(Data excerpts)
────────────────────────────────────────
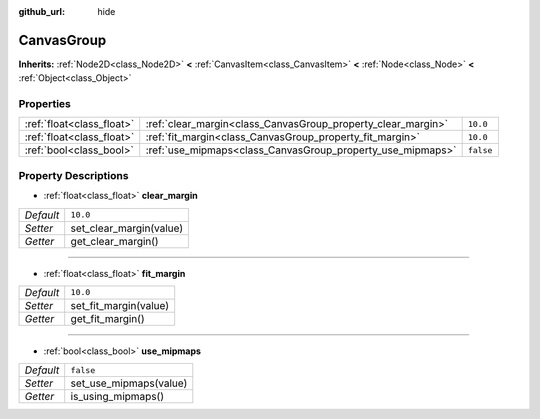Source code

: :github_url: hide

.. Generated automatically by doc/tools/makerst.py in Godot's source tree.
.. DO NOT EDIT THIS FILE, but the CanvasGroup.xml source instead.
.. The source is found in doc/classes or modules/<name>/doc_classes.

.. _class_CanvasGroup:

CanvasGroup
===========

**Inherits:** :ref:`Node2D<class_Node2D>` **<** :ref:`CanvasItem<class_CanvasItem>` **<** :ref:`Node<class_Node>` **<** :ref:`Object<class_Object>`



Properties
----------

+---------------------------+--------------------------------------------------------------+-----------+
| :ref:`float<class_float>` | :ref:`clear_margin<class_CanvasGroup_property_clear_margin>` | ``10.0``  |
+---------------------------+--------------------------------------------------------------+-----------+
| :ref:`float<class_float>` | :ref:`fit_margin<class_CanvasGroup_property_fit_margin>`     | ``10.0``  |
+---------------------------+--------------------------------------------------------------+-----------+
| :ref:`bool<class_bool>`   | :ref:`use_mipmaps<class_CanvasGroup_property_use_mipmaps>`   | ``false`` |
+---------------------------+--------------------------------------------------------------+-----------+

Property Descriptions
---------------------

.. _class_CanvasGroup_property_clear_margin:

- :ref:`float<class_float>` **clear_margin**

+-----------+-------------------------+
| *Default* | ``10.0``                |
+-----------+-------------------------+
| *Setter*  | set_clear_margin(value) |
+-----------+-------------------------+
| *Getter*  | get_clear_margin()      |
+-----------+-------------------------+

----

.. _class_CanvasGroup_property_fit_margin:

- :ref:`float<class_float>` **fit_margin**

+-----------+-----------------------+
| *Default* | ``10.0``              |
+-----------+-----------------------+
| *Setter*  | set_fit_margin(value) |
+-----------+-----------------------+
| *Getter*  | get_fit_margin()      |
+-----------+-----------------------+

----

.. _class_CanvasGroup_property_use_mipmaps:

- :ref:`bool<class_bool>` **use_mipmaps**

+-----------+------------------------+
| *Default* | ``false``              |
+-----------+------------------------+
| *Setter*  | set_use_mipmaps(value) |
+-----------+------------------------+
| *Getter*  | is_using_mipmaps()     |
+-----------+------------------------+

.. |virtual| replace:: :abbr:`virtual (This method should typically be overridden by the user to have any effect.)`
.. |const| replace:: :abbr:`const (This method has no side effects. It doesn't modify any of the instance's member variables.)`
.. |vararg| replace:: :abbr:`vararg (This method accepts any number of arguments after the ones described here.)`
.. |constructor| replace:: :abbr:`constructor (This method is used to construct a type.)`
.. |operator| replace:: :abbr:`operator (This method describes a valid operator to use with this type as left-hand operand.)`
────────────────────────────────────────
Required action:
Only a number is wanted here: how many lines of the records above include the string "type"?

Completed task:
2